Oil: Brent extends rally to a 4th consecutive week on near-term supply tightness. Brent futures closed Friday at $80.8/bbl, up 1.3% w/w for a fourth consecutive week of gains amid more extensive US-led sanctions on Russia that have caused a scramble for alternative supplies among buyers of Russia’s crude. Paring back some of the gains, however, was the announcement of a ceasefire deal between Hamas and Israel, which would extend to the Houthis and see them suspend attacks on ships passing through the Red Sea. The latest round of US sanctions targets two of Russia’s largest oil exporting companies, which accounted for 30% of the country’s total seaborne crude exports in the first ten months of 2024, and an additional 161 tankers, potentially disrupting 1.4 mb/d of Russian crude exports. This could more than offset the International Energy Agency’s expected supply surplus of 725 kb/d for this year. Trump’s “maximum pressure” strategy, should it be re-applied on Iran when the president-elect takes office, also threatens to reduce the current volume of Iranian crude flows. Nevertheless, the supply dislocations are not guaranteed to last long-term. While China and India, buyers of 81% of Russian seaborne crude exports, could adhere to the US sanctions temporarily, lower prices offered for Russian grades could entice traders to once again build supply chains – ones that work around the imposed sanctions by bringing the unsanctioned tankers into the shadow fleet or by conducting more ship-to-ship transfers. OPEC+, with nearly 6.1 mb/d in available spare production capacity, could also step in to fill the supply shortfall, though with Russia being part of the members participating in the voluntary production cuts set to be unwound in April 2025, it is likely to oppose any output hikes.    

                      

Chart 1: Oil prices
($/bbl)
Source: Haver

 

 
Chart 2: US and Japanese policy interest rates 
 
Source: Haver  * Mid-point of target range

 

Japan: BoJ likely to raise rates amid firmer inflationary pressure and robust wage growth. Markets are widely expecting the Bank of Japan (BoJ) could raise policy rates by 0.25% (to 0.5%) at its upcoming meeting this Friday, with a probability exceeding 80%, having maintained interest rates at the last three consecutive meetings.

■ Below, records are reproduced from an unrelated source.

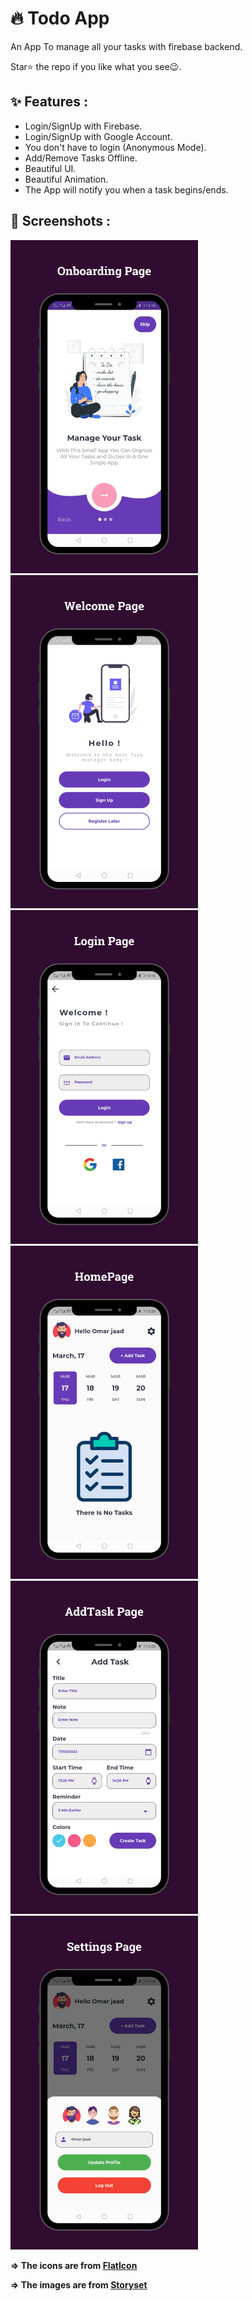 # 🔥 Todo App

An App To manage all your tasks with firebase backend.

Star⭐ the repo if you like what you see😉.

## ✨ Features :
- Login/SignUp with Firebase.
- Login/SignUp with Google Account.
- You don't have to login (Anonymous Mode).
- Add/Remove Tasks Offline.
- Beautiful UI.
- Beautiful Animation.
- The App will notify you when a task begins/ends.

## 📸 Screenshots :

<img src="assets/onboarding.png" width="300"> <img src="assets/welcome.png" width="300"> <img src="assets/login.png" width="300">
<img src="assets/homepage.png" width="300"> <img src="assets/addtask.png" width="300"> <img src="assets/settings.png" width="300">




**=> The icons are from [FlatIcon](https://www.flaticon.com/)**

**=> The images are from [Storyset](https://storyset.com/)**

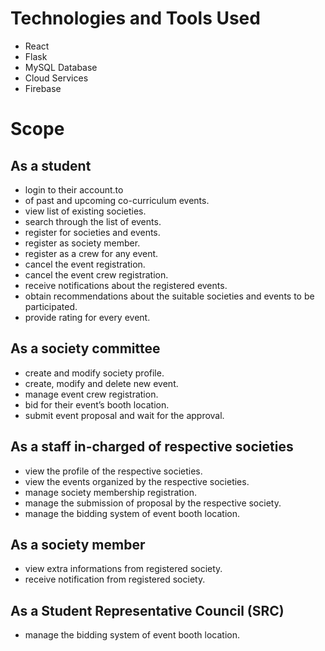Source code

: # Technologies and Tools Used
* React
* Flask
* MySQL Database
* Cloud Services
* Firebase

# Scope

## As a student 
* login to their account.to
* of past and upcoming co-curriculum events.
* view list of existing societies.
* search through the list of events. 
* register for societies and events.
* register as society member.
* register as a crew for any event.
* cancel the event registration. 
* cancel the event crew registration. 
* receive notifications about the registered events.
* obtain recommendations about the suitable societies and events to be participated. 
* provide rating for every event.

## As a society committee
* create and modify society profile.
* create, modify and delete new event.
* manage event crew registration.
* bid for their event’s booth location.
* submit event proposal and wait for the approval. 

## As a staff in-charged of respective societies
* view the profile of the respective societies.
* view the events organized by the respective societies. 
* manage society membership registration.
* manage the submission of proposal by the respective society. 
* manage the bidding system of event booth location.

## As a society member
* view extra informations from registered society. 
* receive notification from registered society. 

## As a Student Representative Council (SRC)
* manage the bidding system of event booth location.
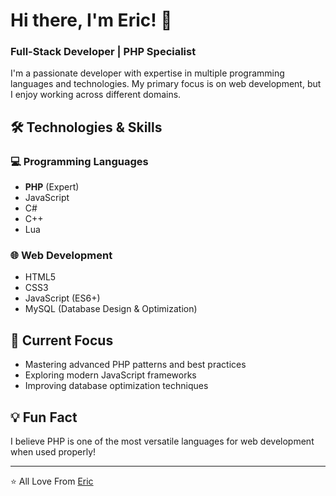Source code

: # Hi there, I'm Eric! 👋

### Full-Stack Developer | PHP Specialist

I'm a passionate developer with expertise in multiple programming languages and technologies. My primary focus is on web development, but I enjoy working across different domains.

## 🛠️ Technologies & Skills

### 💻 Programming Languages
- **PHP** (Expert)
- JavaScript
- C#
- C++
- Lua

### 🌐 Web Development
- HTML5
- CSS3
- JavaScript (ES6+)
- MySQL (Database Design & Optimization)

## 🔭 Current Focus
- Mastering advanced PHP patterns and best practices
- Exploring modern JavaScript frameworks
- Improving database optimization techniques


## 💡 Fun Fact
I believe PHP is one of the most versatile languages for web development when used properly!

---

⭐️ All Love From [Eric](https://github.com/flarfgithub)
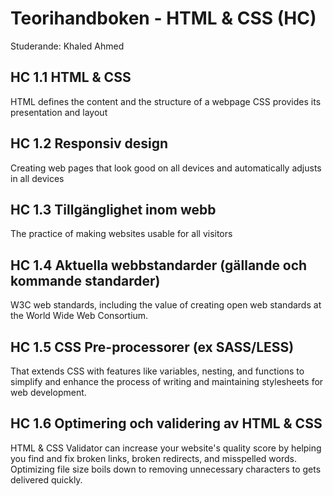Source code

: # Teorihandboken - HTML & CSS (HC)
Studerande: Khaled Ahmed

## HC 1.1 HTML & CSS
HTML defines the content and the structure of a webpage
CSS provides its presentation and layout

## HC 1.2 Responsiv design
Creating web pages that look good on all devices and automatically adjusts in all devices 

## HC 1.3 Tillgänglighet inom webb
The practice of making websites usable for all visitors

## HC 1.4 Aktuella webbstandarder (gällande och kommande standarder)
W3C web standards, including the value of creating open web standards at the World Wide Web Consortium.

## HC 1.5 CSS Pre-processorer (ex SASS/LESS)
 That extends CSS with features like variables, nesting, and functions to simplify and enhance the process of writing and maintaining stylesheets for web development.

## HC 1.6 Optimering och validering av HTML & CSS
HTML & CSS Validator can increase your website's quality score by helping you find and fix broken links, broken redirects, and misspelled words.
Optimizing file size boils down to removing unnecessary characters to gets delivered quickly.

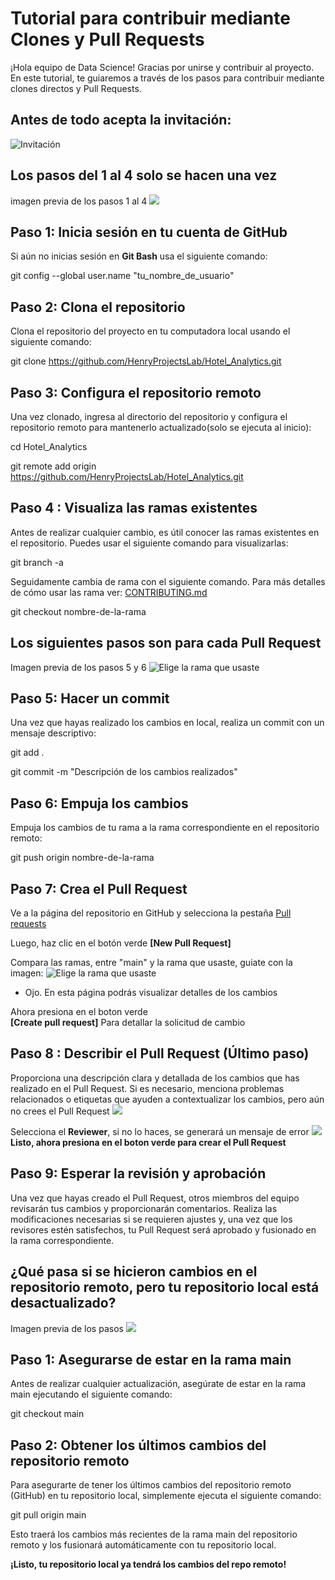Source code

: # Tutorial para contribuir mediante Clones y Pull Requests

¡Hola equipo de Data Science! Gracias por unirse y contribuir al proyecto. En este tutorial, te guiaremos a través de los pasos para contribuir mediante clones directos y Pull Requests.
## Antes de todo acepta la invitación:
![Invitación](/Image/join.jpg)

## Los pasos del 1 al 4 solo se hacen una vez
imagen previa de los pasos 1 al 4
![](/Image/git.jpg)
## Paso 1: Inicia sesión en tu cuenta de GitHub

Si aún no inicias sesión en **Git Bash** usa el siguiente comando:

git config --global user.name "tu_nombre_de_usuario"

## Paso 2: Clona el repositorio

Clona el repositorio del proyecto en tu computadora local usando el siguiente comando:

git clone https://github.com/HenryProjectsLab/Hotel_Analytics.git


## Paso 3: Configura el repositorio remoto

Una vez clonado, ingresa al directorio del repositorio y configura el repositorio remoto para mantenerlo actualizado(solo se ejecuta al inicio):

cd Hotel_Analytics

git remote add origin https://github.com/HenryProjectsLab/Hotel_Analytics.git

## Paso 4 : Visualiza las ramas existentes

Antes de realizar cualquier cambio, es útil conocer las ramas existentes en el repositorio. Puedes usar el siguiente comando para visualizarlas:

git branch -a

Seguidamente cambia de rama con el siguiente comando. Para más detalles de cómo usar las rama ver: [CONTRIBUTING.md](CONTRIBUTING.md)

git checkout nombre-de-la-rama

## Los siguientes pasos son para cada Pull Request

Imagen previa de los pasos 5 y 6
![Elige la rama que usaste](/Image/git2.jpg)

## Paso 5: Hacer un commit

Una vez que hayas realizado los cambios en local, realiza un commit con un mensaje descriptivo:

git add .

git commit -m "Descripción de los cambios realizados"


## Paso 6: Empuja los cambios

Empuja los cambios de tu rama a la rama correspondiente en el repositorio remoto:

git push origin nombre-de-la-rama

## Paso 7: Crea el Pull Request

Ve a la página del repositorio en GitHub y selecciona la pestaña [Pull requests](https://github.com/HenryProjectsLab/Hotel_Analytics/pulls)

Luego, haz clic en el botón verde **[New Pull Request]**

Compara las ramas, entre "main" y la rama que usaste, guiate con la imagen:
![Elige la rama que usaste](/Image/pull.jpg)

* Ojo. En esta página podrás visualizar detalles de los cambios

Ahora presiona en el boton verde  
**[Create pull request]** Para detallar la solicitud de cambio

## Paso 8 : Describir el Pull Request (Último paso)

Proporciona una descripción clara y detallada de los cambios que has realizado en el Pull Request. Si es necesario, menciona problemas relacionados o etiquetas que ayuden a contextualizar los cambios, pero aún no crees el Pull Request
![](/Image/example.jpg)

Selecciona el **Reviewer**, si no lo haces, se generará un mensaje de error
![](/Image/rev.jpg)
**Listo, ahora presiona en el boton verde para crear el Pull Request**
## Paso 9: Esperar la revisión y aprobación

Una vez que hayas creado el Pull Request, otros miembros del equipo revisarán tus cambios y proporcionarán comentarios. Realiza las modificaciones necesarias si se requieren ajustes y, una vez que los revisores estén satisfechos, tu Pull Request será aprobado y fusionado en la rama correspondiente.

## ¿Qué pasa si se hicieron cambios en el repositorio remoto, pero tu repositorio local está desactualizado?
Imagen previa de los pasos
![](/Image/git3.jpg)
## Paso 1: Asegurarse de estar en la rama main
Antes de realizar cualquier actualización, asegúrate de estar en la rama main ejecutando el siguiente comando:

git checkout main

## Paso 2: Obtener los últimos cambios del repositorio remoto
Para asegurarte de tener los últimos cambios del repositorio remoto (GitHub) en tu repositorio local, simplemente ejecuta el siguiente comando:

git pull origin main

Esto traerá los cambios más recientes de la rama main del repositorio remoto y los fusionará automáticamente con tu repositorio local.

**¡Listo, tu repositorio local ya tendrá los cambios del repo remoto!**


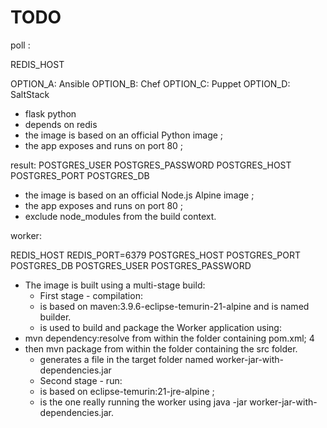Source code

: # TODO

poll : 

REDIS_HOST

OPTION_A: Ansible
OPTION_B: Chef
OPTION_C: Puppet
OPTION_D: SaltStack

- flask python
- depends on redis
- the image is based on an official Python image ;
- the app exposes and runs on port 80 ;

result:
POSTGRES_USER
POSTGRES_PASSWORD
POSTGRES_HOST
POSTGRES_PORT
POSTGRES_DB

- the image is based on an official Node.js Alpine image ;
- the app exposes and runs on port 80 ;
- exclude node_modules from the build context.




worker:

REDIS_HOST
REDIS_PORT=6379
POSTGRES_HOST
POSTGRES_PORT
POSTGRES_DB
POSTGRES_USER
POSTGRES_PASSWORD


- The image is built using a multi-stage build:
  - First stage - compilation:
  - is based on maven:3.9.6-eclipse-temurin-21-alpine and is named builder.
  - is used to build and package the Worker application using:
- mvn dependency:resolve from within the folder containing pom.xml;
  4
- then mvn package from within the folder containing the src folder.
  - generates a file in the target folder named worker-jar-with-dependencies.jar
  - Second stage - run:
  - is based on eclipse-temurin:21-jre-alpine ;
  - is the one really running the worker using java -jar worker-jar-with-dependencies.jar.
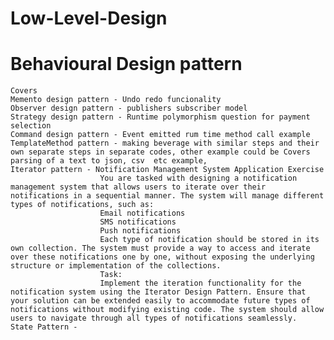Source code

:# Low-Level-Design

# Behavioural Design pattern
    Covers
    Memento design pattern - Undo redo funcionality
    Observer design pattern - publishers subscriber model
    Strategy design pattern - Runtime polymorphism question for payment selection
    Command design pattern - Event emitted rum time method call example
    TemplateMethod pattern - making beverage with similar steps and their own separate steps in separate codes, other example could be Covers parsing of a text to json, csv  etc example, 
    Iterator pattern - Notification Management System Application Exercise
                        You are tasked with designing a notification management system that allows users to iterate over their notifications in a sequential manner. The system will manage different types of notifications, such as:
                        Email notifications
                        SMS notifications
                        Push notifications
                        Each type of notification should be stored in its own collection. The system must provide a way to access and iterate over these notifications one by one, without exposing the underlying structure or implementation of the collections.
                        Task:
                        Implement the iteration functionality for the notification system using the Iterator Design Pattern. Ensure that your solution can be extended easily to accommodate future types of notifications without modifying existing code. The system should allow users to navigate through all types of notifications seamlessly.
    State Pattern - 


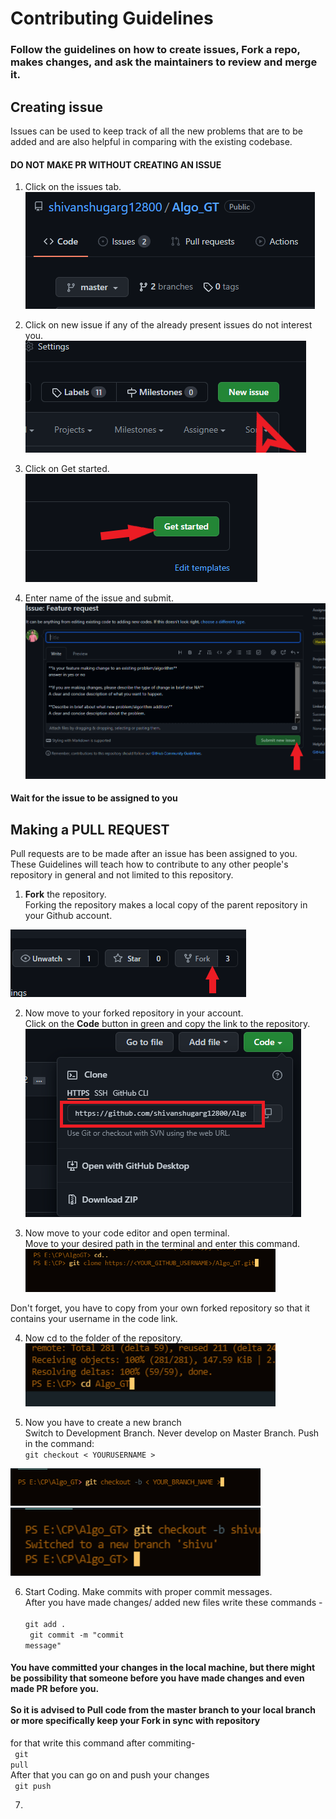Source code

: # Contributing Guidelines

### Follow the guidelines on how to create issues, Fork a repo, makes changes, and ask the maintainers to review and merge it.

## Creating issue

Issues can be used to keep track of all the new problems that are to be added and are also helpful in comparing with the existing codebase.

#### DO NOT MAKE PR WITHOUT CREATING AN ISSUE

1. Click on the issues tab.
   <img src="./assets/issue1.PNG">

2. Click on new issue if any of the already present issues do not interest you.
   <img src="./assets/issue2.PNG">

3. Click on Get started.
   <img src="./assets/issue3.PNG">

4. Enter name of the issue and submit.
   <img src="./assets/issue4.PNG">

#### Wait for the issue to be assigned to you

## Making a PULL REQUEST

Pull requests are to be made after an issue has been assigned to you.<br>
These Guidelines will teach how to contribute to any other people's repository in general and not limited to this repository.

1. <b>Fork</b> the repository.<br> Forking the repository makes a local copy of the parent repository in your Github account.

<img src = "./assets/fork.PNG" >

2. Now move to your forked repository in your account.<br>Click on the <b>Code</b> button in green and copy the link to the repository.
   <img src="./assets/code.PNG">

3. Now move to your code editor and open terminal.<br>
   Move to your desired path in the terminal and enter this command.
   <img src="./assets/clone.png" width="400">

Don't forget, you have to copy from your own forked repository so that it contains your username in the code link.

4. Now cd to the folder of the repository.
   <img src = "./assets/cd.png" width="400">

5. Now you have to create a new branch<br>
   Switch to Development Branch. Never develop on Master Branch. Push in the command: <br><code>git checkout < YOURUSERNAME ></code>

<img src="./assets/branch.png" width="400">
<img src="./assets/branch2.png" width="400">

6. Start Coding. Make commits with proper commit messages. <br>
   After you have made changes/ added new files
   write these commands -<br>
   <code> git add .</code><br>
   <code> git commit -m "commit message"</code><br>

#### You have committed your changes in the local machine, but there might be possibility that someone before you have made changes and even made PR before you.<br><br> So it is advised to Pull code from the master branch to your local branch or more specifically keep your Fork in sync with repository<br>

for that write this command after commiting-<br>
<code> git pull</code><br>
After that you can go on and push your changes<br>
<code> git push</code><br>

7.
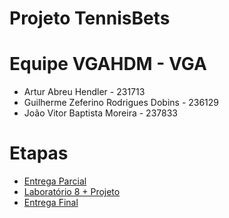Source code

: # Projeto TennisBets

# Equipe VGAHDM - VGA
* Artur Abreu Hendler - 231713
* Guilherme Zeferino Rodrigues Dobins - 236129
* João Vitor Baptista Moreira - 237833

# Etapas

* [Entrega Parcial](parcial/)
* [Laboratório 8 + Projeto](lab08-projeto/)
* [Entrega Final](final/)
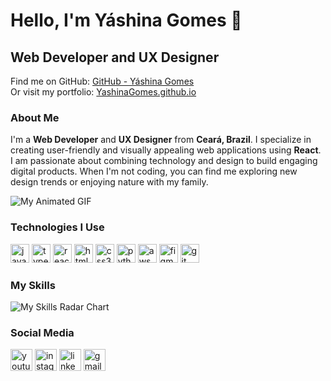 # Hello, I'm Yáshina Gomes 👋

## Web Developer and UX Designer

Find me on GitHub: [GitHub - Yáshina Gomes](https://github.com/YashinaGomes)  
Or visit my portfolio: [YashinaGomes.github.io](https://YashinaGomes.github.io)

### About Me
I'm a **Web Developer** and **UX Designer** from **Ceará, Brazil**. I specialize in creating user-friendly and visually appealing web applications using **React**. I am passionate about combining technology and design to build engaging digital products. When I'm not coding, you can find me exploring new design trends or enjoying nature with my family.

![My Animated GIF](https://i.pinimg.com/originals/fe/de/ca/fedecae5d19804b3a5ef226c40380a79.gif)

### Technologies I Use
<div align="left">
  <img src="https://cdn.jsdelivr.net/gh/devicons/devicon/icons/javascript/javascript-original.svg" height="30" alt="javascript logo" />
  <img src="https://cdn.jsdelivr.net/gh/devicons/devicon/icons/typescript/typescript-original.svg" height="30" alt="typescript logo" />
  <img src="https://cdn.jsdelivr.net/gh/devicons/devicon/icons/react/react-original.svg" height="30" alt="react logo" />
  <img src="https://cdn.jsdelivr.net/gh/devicons/devicon/icons/html5/html5-original.svg" height="30" alt="html5 logo" />
  <img src="https://cdn.jsdelivr.net/gh/devicons/devicon/icons/css3/css3-original.svg" height="30" alt="css3 logo" />
  <img src="https://cdn.jsdelivr.net/gh/devicons/devicon/icons/python/python-original.svg" height="30" alt="python logo" />
  <img src="https://cdn.jsdelivr.net/gh/devicons/devicon/icons/amazonwebservices/amazonwebservices-line-wordmark.svg" height="30" alt="aws logo" />
  <img src="https://cdn.jsdelivr.net/gh/devicons/devicon/icons/figma/figma-original.svg" height="30" alt="figma logo" />
  <img src="https://cdn.jsdelivr.net/gh/devicons/devicon/icons/git/git-original.svg" height="30" alt="git logo" />
</div>

### My Skills
![My Skills Radar Chart](https://quickchart.io/chart?c=%7Btype%3A%22radar%22%2Cdata%3A%7Blabels%3A%5B%22JavaScript%22%2C%22React%22%2C%22HTML%22%2C%22CSS%22%2C%22Figma%22%5D%2Cdatasets%3A%5B%7Blabel%3A%22Skills%22%2Cdata%3A%5B90%2C95%2C85%2C95%2C90%5D%2CbackgroundColor%3A%22rgba(76%2C175%2C80%2C0.6)%22%2CborderColor%3A%22rgba(76%2C175%2C80%2C1)%22%2CborderWidth%3A2%2CpointBackgroundColor%3A%22rgba(255%2C255%2C255%2C1)%22%2CpointBorderColor%3A%22rgba(76%2C175%2C80%2C1)%22%7D%5D%7D%2Coptions%3A%7Bscales%3A%7B%7DyTicks%3A%7BbeginAtZero%3Atrue%7D%7D%2Cplugins%3A%7D%7D%7D)



### Social Media
<div align="left">
  <a href="https://www.youtube.com" target="_blank"><img src="https://img.shields.io/static/v1?message=Youtube&logo=youtube&label=&color=FF0000&logoColor=white&style=for-the-badge" height="35" alt="youtube logo" /></a>
  <a href="https://www.instagram.com" target="_blank"><img src="https://img.shields.io/static/v1?message=Instagram&logo=instagram&label=&color=E4405F&logoColor=white&style=for-the-badge" height="35" alt="instagram logo" /></a>
  <a href="https://www.linkedin.com/in/YashinaGomes" target="_blank"><img src="https://img.shields.io/static/v1?message=LinkedIn&logo=linkedin&label=&color=0077B5&logoColor=white&style=for-the-badge" height="35" alt="linkedin logo" /></a>
  <a href="mailto:your-email@example.com"><img src="https://img.shields.io/static/v1?message=Gmail&logo=gmail&label=&color=D14836&logoColor=white&style=for-the-badge" height="35" alt="gmail logo" /></a>
</div>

The chances of a rate hike increased significantly following a three-decade high increase of 2.7% in base pay in November and three-month high core inflation (excl. fresh food) of 2.7% in November. Recent surveys also point to a wage hike in Shunto (annual negotiations) 2025 nearly matching 2024’s increases. Moreover, currency concerns following the yen’s depreciation in recent months and the ministry of finance’s large FX interventions (¥15.3 trillion in 2024) remain a factor. However, there is still some possibility that the BoJ could also adopt a ‘wait and see approach’ to have more clarity on the new US administration’s economic policies and the results of the wage negotiations. The decision will also factor in the BoJ’s updated price and growth forecasts. A rate hike could help lift the yen on a narrower interest rate gap with US policy rates.

China: PBOC leaves key interest rates unchanged. As anticipated, the People’s Bank of China (PBoC) left interest rates unchanged for the third month in a row in January. The 1-year loan prime rate which affects corporate and most household loans was left at 3.1%, while the 5-year LPR – a benchmark for mortgage rates – was held at 3.6%. The no-change move comes amid downward pressure on the yuan as the Trump team gets closer to entering office, limiting the authority’s appetite to loosen policy. However, the loan prime rates were cut three times last year, with the one-year rate down by 35 basis points and the five-year rate down by 60 basis points in total. In the near term, the PBoC might hold back on rate cuts due to yuan weakness, but Beijing did pledge to adopt an "appropriately loose" monetary policy in 2025 together with a more proactive fiscal policy to boost economic growth.